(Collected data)
>>

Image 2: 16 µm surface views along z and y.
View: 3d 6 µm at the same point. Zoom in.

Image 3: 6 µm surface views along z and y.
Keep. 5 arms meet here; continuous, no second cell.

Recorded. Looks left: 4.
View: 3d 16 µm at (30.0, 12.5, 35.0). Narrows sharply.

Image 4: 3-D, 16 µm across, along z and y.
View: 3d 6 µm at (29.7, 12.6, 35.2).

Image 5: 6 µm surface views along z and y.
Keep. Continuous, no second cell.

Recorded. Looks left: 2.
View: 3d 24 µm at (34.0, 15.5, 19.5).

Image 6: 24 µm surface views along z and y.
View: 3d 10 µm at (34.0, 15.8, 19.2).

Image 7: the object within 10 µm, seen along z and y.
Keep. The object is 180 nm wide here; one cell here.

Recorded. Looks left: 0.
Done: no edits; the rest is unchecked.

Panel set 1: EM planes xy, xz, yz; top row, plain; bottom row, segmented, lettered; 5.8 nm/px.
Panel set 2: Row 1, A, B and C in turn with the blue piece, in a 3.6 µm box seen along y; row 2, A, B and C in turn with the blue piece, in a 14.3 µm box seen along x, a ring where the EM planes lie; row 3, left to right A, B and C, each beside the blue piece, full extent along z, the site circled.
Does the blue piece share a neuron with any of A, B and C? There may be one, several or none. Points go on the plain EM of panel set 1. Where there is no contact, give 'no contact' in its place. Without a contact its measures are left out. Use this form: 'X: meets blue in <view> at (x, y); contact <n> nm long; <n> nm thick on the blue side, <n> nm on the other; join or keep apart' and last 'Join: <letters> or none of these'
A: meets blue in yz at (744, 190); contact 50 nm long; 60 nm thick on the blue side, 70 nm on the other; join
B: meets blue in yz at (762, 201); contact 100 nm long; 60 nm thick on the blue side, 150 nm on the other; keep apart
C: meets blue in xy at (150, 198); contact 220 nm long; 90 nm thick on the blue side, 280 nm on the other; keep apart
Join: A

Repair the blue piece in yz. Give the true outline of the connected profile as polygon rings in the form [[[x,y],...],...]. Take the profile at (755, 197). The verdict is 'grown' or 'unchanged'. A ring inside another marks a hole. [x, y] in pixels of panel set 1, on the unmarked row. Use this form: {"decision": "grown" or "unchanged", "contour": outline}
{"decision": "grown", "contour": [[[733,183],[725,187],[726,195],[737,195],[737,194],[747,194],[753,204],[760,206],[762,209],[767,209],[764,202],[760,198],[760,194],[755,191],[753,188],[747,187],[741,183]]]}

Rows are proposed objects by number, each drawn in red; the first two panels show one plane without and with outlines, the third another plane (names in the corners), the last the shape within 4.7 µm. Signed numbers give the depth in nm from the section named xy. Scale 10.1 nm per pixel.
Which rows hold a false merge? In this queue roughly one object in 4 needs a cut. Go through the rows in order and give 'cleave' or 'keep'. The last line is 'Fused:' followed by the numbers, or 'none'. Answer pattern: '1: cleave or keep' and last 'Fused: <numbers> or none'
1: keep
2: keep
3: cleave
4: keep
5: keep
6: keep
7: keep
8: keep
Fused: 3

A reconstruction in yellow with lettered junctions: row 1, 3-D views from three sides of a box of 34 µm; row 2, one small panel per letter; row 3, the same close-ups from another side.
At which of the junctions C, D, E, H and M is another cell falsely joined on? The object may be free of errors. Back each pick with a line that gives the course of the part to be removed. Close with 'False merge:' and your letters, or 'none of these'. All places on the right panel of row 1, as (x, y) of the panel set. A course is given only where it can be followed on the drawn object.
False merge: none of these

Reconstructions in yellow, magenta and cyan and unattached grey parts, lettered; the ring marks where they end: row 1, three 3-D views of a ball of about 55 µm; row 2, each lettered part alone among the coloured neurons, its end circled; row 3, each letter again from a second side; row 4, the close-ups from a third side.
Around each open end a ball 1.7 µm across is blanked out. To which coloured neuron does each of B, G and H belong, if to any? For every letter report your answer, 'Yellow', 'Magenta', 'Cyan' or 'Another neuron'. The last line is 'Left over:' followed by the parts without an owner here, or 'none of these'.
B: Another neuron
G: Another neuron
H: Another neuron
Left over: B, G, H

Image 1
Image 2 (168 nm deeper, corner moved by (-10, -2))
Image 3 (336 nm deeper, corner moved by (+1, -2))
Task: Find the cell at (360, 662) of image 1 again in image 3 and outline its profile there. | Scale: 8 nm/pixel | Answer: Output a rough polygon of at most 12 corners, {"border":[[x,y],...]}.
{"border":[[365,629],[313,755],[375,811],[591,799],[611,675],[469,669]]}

<<

— Work item —
All that is needed is the exact run of lines above from the line containing "Around each open" through the line containing "Image 3 (336", both of them included.

— Response to the task —
Around each open end a ball 1.7 µm across is blanked out. To which coloured neuron does each of B, G and H belong, if to any? For every letter report your answer, 'Yellow', 'Magenta', 'Cyan' or 'Another neuron'. The last line is 'Left over:' followed by the parts without an owner here, or 'none of these'.
B: Another neuron
G: Another neuron
H: Another neuron
Left over: B, G, H

Image 1
Image 2 (168 nm deeper, corner moved by (-10, -2))
Image 3 (336 nm deeper, corner moved by (+1, -2))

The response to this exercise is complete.